| Travail à faire |
1. Résumez en deux phrases la missive consacrée au terme « durable » dans les raisons d'être.
2. Poursuivez la missive sur le terme « durable » dans les raisons d'être à partir de sa dernière phrase.

| Texte du document |
-=-=-

Chère lectrice, cher lecteur,
Bienvenue dans la 97e missive de La Machine à sens. Une personne de votre réseau a eu la bonne idée de vous la transmettre ! Il ne reste plus qu’à vous abonner.
Le format sera un peu différent cette semaine. Tout d’abord, je souhaite vous associer un projet collaboratif en vue de la 100e missive. Vous êtes toutes et tous invités à y participer. Plus vous serez nombreux à contribuer, plus ce projet sera utile au plus grand nombre.
Ensuite, cette missive est très concentrée autour de l’édito qui traite de la notion de “durable” dans les raisons d’être. Comme je touche un peu à un des totems des raisons d’être, mon argumentation est un peu plus détaillée que les éditos habituels. Cette missive risque d’ailleurs de tomber dans la catégorie des “Essentiels” (pour le moment constitué du seul article sur la différence entre société à mission et RSE). J’ai tout de même laissé quelques chiffres marquants, un peu de jus de crâne et le son de la semaine pour la fin.
Bonne lecture et vos retours seront précieux !
Edito
Dans mon rapport 50 Nuances de missions. Comment les entreprises se saisissent de la société à mission, il ressort que le terme “durable” est celui qui revient le plus souvent dans les raisons d’être. Il est fréquemment accompagné de “société”, “monde”, “environnement” ou “économie”. Je le vois encore beaucoup dans les raisons d’être que j’analyse ou dans les réflexions des clients que j’accompagne. Je ne vais pas me faire beaucoup d’amis, mais cessons d’utiliser le terme “durable” dans les raisons d’être.

-=-=-

| Données extraites |

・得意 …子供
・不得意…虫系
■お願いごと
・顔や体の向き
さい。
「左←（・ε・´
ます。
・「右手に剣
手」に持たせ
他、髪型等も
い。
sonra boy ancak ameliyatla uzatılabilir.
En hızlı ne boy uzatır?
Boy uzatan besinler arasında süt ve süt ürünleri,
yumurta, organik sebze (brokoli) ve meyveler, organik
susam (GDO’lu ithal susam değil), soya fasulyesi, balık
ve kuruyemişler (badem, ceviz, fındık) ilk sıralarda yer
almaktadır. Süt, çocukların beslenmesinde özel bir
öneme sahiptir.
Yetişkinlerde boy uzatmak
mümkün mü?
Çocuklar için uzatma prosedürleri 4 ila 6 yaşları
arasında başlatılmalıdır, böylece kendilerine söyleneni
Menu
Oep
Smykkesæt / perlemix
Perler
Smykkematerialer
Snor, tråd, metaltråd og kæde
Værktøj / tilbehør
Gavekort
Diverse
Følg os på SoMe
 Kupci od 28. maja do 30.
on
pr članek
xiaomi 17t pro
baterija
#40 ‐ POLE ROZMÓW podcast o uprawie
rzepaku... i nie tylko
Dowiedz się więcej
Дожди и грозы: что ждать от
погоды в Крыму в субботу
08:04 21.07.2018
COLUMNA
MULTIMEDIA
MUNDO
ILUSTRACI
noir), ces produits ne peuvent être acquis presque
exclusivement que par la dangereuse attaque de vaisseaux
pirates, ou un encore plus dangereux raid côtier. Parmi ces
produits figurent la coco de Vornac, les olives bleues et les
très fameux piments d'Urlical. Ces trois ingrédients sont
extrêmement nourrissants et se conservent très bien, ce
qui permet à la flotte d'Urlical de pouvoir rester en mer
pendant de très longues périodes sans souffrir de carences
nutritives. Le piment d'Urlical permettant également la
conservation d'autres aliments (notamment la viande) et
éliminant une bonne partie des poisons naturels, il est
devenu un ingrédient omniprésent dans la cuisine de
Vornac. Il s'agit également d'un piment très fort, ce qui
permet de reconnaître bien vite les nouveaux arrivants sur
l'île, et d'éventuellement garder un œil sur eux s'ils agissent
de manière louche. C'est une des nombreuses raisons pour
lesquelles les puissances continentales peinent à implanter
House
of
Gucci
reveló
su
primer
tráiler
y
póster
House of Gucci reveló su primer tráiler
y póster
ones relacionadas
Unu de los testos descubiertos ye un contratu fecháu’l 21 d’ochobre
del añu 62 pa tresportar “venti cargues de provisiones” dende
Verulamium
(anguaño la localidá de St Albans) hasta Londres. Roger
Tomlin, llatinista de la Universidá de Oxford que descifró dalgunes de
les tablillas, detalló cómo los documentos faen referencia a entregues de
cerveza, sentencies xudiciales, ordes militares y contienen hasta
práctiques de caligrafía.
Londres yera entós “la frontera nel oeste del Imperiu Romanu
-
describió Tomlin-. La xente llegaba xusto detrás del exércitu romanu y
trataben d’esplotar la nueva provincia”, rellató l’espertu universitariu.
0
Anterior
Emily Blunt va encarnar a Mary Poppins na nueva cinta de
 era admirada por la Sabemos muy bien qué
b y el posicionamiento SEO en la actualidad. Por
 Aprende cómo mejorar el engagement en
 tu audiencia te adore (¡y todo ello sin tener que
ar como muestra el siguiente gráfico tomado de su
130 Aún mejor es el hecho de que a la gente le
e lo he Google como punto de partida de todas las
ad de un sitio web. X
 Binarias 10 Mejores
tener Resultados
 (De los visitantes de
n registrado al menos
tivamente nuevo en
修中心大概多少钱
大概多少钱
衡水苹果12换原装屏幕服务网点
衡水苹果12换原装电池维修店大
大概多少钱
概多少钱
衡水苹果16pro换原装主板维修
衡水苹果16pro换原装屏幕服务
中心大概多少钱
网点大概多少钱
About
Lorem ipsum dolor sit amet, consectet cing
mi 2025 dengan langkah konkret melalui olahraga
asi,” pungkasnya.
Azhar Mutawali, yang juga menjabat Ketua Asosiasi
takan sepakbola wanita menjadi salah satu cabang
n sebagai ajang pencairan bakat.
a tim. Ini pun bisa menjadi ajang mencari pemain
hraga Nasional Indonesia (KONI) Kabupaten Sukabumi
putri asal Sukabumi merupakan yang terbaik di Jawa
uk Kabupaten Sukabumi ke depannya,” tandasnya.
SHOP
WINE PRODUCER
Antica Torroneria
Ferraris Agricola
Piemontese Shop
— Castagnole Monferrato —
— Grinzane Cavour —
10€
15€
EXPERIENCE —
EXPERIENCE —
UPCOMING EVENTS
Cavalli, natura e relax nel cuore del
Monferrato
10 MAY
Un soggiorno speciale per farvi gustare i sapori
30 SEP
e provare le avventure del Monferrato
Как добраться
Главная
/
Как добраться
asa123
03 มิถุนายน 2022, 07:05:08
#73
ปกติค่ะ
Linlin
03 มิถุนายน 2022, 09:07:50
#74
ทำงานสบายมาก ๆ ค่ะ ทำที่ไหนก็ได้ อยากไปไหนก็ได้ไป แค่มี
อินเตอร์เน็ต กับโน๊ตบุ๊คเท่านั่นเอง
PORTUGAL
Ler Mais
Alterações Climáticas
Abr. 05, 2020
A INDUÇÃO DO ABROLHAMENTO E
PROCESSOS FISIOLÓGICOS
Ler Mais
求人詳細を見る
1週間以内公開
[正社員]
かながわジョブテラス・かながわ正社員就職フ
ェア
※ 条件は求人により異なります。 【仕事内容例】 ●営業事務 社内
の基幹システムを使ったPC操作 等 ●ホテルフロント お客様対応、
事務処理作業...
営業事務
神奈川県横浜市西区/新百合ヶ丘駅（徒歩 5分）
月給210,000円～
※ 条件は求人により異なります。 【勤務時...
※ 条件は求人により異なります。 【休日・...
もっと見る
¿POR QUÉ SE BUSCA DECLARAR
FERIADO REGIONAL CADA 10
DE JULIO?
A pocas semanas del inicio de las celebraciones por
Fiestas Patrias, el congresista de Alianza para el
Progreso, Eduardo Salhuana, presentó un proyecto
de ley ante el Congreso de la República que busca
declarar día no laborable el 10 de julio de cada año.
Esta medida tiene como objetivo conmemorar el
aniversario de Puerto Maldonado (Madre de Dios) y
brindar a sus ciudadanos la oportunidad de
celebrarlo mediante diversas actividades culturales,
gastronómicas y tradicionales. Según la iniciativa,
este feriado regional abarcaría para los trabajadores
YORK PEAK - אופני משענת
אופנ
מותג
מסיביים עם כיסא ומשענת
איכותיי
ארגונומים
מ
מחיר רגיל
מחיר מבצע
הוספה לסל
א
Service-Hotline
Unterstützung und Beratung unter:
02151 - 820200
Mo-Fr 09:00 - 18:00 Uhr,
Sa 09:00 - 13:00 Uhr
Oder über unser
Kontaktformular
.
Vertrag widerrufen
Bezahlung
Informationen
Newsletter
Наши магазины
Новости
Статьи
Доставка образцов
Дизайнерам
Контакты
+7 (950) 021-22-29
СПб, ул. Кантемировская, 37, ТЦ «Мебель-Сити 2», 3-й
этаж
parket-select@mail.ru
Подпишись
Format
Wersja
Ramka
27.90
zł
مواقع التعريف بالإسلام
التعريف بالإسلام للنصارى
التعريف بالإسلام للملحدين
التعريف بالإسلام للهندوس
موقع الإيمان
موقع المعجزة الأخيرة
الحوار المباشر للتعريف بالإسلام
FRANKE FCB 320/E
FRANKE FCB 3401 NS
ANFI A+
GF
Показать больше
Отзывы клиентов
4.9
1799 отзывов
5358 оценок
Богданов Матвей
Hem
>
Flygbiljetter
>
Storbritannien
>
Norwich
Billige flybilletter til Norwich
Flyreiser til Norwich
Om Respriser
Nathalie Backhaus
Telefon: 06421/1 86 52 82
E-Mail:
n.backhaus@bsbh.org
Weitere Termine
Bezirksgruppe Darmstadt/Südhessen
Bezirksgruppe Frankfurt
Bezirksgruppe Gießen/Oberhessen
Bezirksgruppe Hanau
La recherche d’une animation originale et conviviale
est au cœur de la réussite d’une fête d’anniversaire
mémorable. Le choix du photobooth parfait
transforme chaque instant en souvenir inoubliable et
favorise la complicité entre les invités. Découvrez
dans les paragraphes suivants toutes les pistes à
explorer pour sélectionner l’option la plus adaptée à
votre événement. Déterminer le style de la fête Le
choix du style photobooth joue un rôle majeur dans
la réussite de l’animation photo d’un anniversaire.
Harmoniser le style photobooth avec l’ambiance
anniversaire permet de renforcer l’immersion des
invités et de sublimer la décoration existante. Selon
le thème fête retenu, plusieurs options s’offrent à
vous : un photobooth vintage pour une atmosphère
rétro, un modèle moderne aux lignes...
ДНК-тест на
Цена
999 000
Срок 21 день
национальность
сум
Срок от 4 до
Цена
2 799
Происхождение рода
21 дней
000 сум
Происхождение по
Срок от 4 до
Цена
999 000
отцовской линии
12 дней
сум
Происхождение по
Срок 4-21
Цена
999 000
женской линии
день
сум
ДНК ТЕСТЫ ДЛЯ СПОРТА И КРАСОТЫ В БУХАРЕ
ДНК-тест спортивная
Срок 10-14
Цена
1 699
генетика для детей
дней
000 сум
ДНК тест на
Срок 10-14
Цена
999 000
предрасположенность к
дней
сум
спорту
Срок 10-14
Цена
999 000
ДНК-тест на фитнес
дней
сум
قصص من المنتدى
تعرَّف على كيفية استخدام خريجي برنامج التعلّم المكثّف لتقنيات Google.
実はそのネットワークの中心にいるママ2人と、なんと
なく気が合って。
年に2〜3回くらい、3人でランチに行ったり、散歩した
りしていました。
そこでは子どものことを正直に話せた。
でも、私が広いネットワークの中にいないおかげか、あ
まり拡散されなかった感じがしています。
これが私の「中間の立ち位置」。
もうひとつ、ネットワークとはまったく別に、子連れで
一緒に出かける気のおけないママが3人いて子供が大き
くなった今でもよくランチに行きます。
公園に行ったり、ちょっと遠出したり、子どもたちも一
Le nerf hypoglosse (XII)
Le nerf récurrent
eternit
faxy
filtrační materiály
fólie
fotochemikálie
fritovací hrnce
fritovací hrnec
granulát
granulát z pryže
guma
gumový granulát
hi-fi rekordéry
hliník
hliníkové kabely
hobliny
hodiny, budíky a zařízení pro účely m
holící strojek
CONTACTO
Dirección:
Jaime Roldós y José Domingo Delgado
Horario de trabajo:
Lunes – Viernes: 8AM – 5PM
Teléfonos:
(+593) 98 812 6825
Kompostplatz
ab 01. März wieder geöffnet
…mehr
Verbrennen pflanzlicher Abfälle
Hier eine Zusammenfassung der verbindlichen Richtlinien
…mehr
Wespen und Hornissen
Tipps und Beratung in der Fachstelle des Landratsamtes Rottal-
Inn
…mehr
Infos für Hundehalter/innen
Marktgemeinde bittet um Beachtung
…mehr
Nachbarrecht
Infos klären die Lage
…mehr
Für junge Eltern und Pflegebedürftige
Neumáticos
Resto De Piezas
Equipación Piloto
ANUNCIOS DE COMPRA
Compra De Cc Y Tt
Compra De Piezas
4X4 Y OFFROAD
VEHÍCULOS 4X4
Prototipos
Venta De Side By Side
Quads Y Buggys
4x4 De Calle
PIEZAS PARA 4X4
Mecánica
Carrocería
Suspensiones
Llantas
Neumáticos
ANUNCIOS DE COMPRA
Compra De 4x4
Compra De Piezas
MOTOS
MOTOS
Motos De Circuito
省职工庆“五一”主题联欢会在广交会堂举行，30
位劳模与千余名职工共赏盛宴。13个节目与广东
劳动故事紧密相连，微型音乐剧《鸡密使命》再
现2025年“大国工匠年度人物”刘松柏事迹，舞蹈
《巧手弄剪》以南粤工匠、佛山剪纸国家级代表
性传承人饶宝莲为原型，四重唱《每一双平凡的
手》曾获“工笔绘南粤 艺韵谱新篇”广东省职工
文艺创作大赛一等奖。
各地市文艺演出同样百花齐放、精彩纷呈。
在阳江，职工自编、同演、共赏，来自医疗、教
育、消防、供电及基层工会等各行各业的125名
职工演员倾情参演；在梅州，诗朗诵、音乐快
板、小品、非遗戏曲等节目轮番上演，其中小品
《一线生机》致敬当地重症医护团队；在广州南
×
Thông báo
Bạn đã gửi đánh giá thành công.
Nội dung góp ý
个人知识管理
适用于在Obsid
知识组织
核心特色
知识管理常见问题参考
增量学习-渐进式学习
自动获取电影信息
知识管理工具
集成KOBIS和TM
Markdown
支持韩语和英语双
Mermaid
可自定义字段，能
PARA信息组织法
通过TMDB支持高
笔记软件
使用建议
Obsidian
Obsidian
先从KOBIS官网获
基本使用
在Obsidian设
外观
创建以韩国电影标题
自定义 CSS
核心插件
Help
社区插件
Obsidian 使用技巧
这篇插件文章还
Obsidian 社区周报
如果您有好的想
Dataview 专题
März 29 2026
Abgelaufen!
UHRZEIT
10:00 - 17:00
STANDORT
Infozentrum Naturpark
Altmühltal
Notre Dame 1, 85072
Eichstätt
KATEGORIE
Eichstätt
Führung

-=-=-

| Liste des réponses |
1. Cette 97e missive de La Machine à sens adopte un format différent : elle lance un projet collaboratif ouvert à tous en vue de la 100e missive et se concentre sur un édito consacré à la notion de « durable » dans les raisons d'être. D'après le rapport 50 Nuances de missions, « durable » est le terme le plus fréquent dans les raisons d'être, et l'édito appelle à cesser de l'y employer.

2.
Durabilité faible vs durabilité forte
Tout d’abord, revenons sur la définition du “développement durable”. Sa première définition largement acceptée date du rapport Bruntland en 1987 : c’est “un développement qui répond aux besoins du présent sans compromettre la capacité des générations futures à répondre aux leurs”. Elle reste encore d’actualité. Le sommet de Rio en 1992 a consacré les trois piliers du développement durable : économique, social et écologique. En 2015, l’ONU détaille les 17 Objectifs du développement durable, qui doivent être atteints d’ici 2030 pour surmonter les défis auxquels nous faisons face et pour parvenir à un monde meilleur.
En théorie donc, le “développement durable” repose sur une approche tripolaire où économie, social et environnement sont intrinsèquement liés. Il faudrait donc chercher un équilibre continuellement précaire afin qu’un de ces pôles ne vienne pas endommager les autres “durablement”…
Dans les faits, la situation est plus complexe. Il existe deux notions de la durabilité : faible et forte. L’approche est un peu schématique, mais elle repose sur l’équilibre entre capital humain et capital naturel. Une durabilité faible implique une domination du capital humain sur le capital naturel. Ainsi, on accepte qu’une amélioration du capital humain (bien être, pouvoir d’achat, confort etc.) se fasse au détriment du capital naturel. Cette vision s’inscrit sur un temps long : permettre un niveau de vie égal, voire supérieur, d’une génération à l’autre.
La durabilité forte considère que le capital humain et le capital naturel sont complémentaires et non interchangeables. Dans cette conception, l’environnement remplit des fonctions que l’homme ne peut pas reproduire ou ne devrait pas endommager. Ainsi, dans la transmission intergénérationnelle, léguer un environnement dans un état égal ou meilleur qu’on l’a trouvé est aussi essentiel que le niveau de vie.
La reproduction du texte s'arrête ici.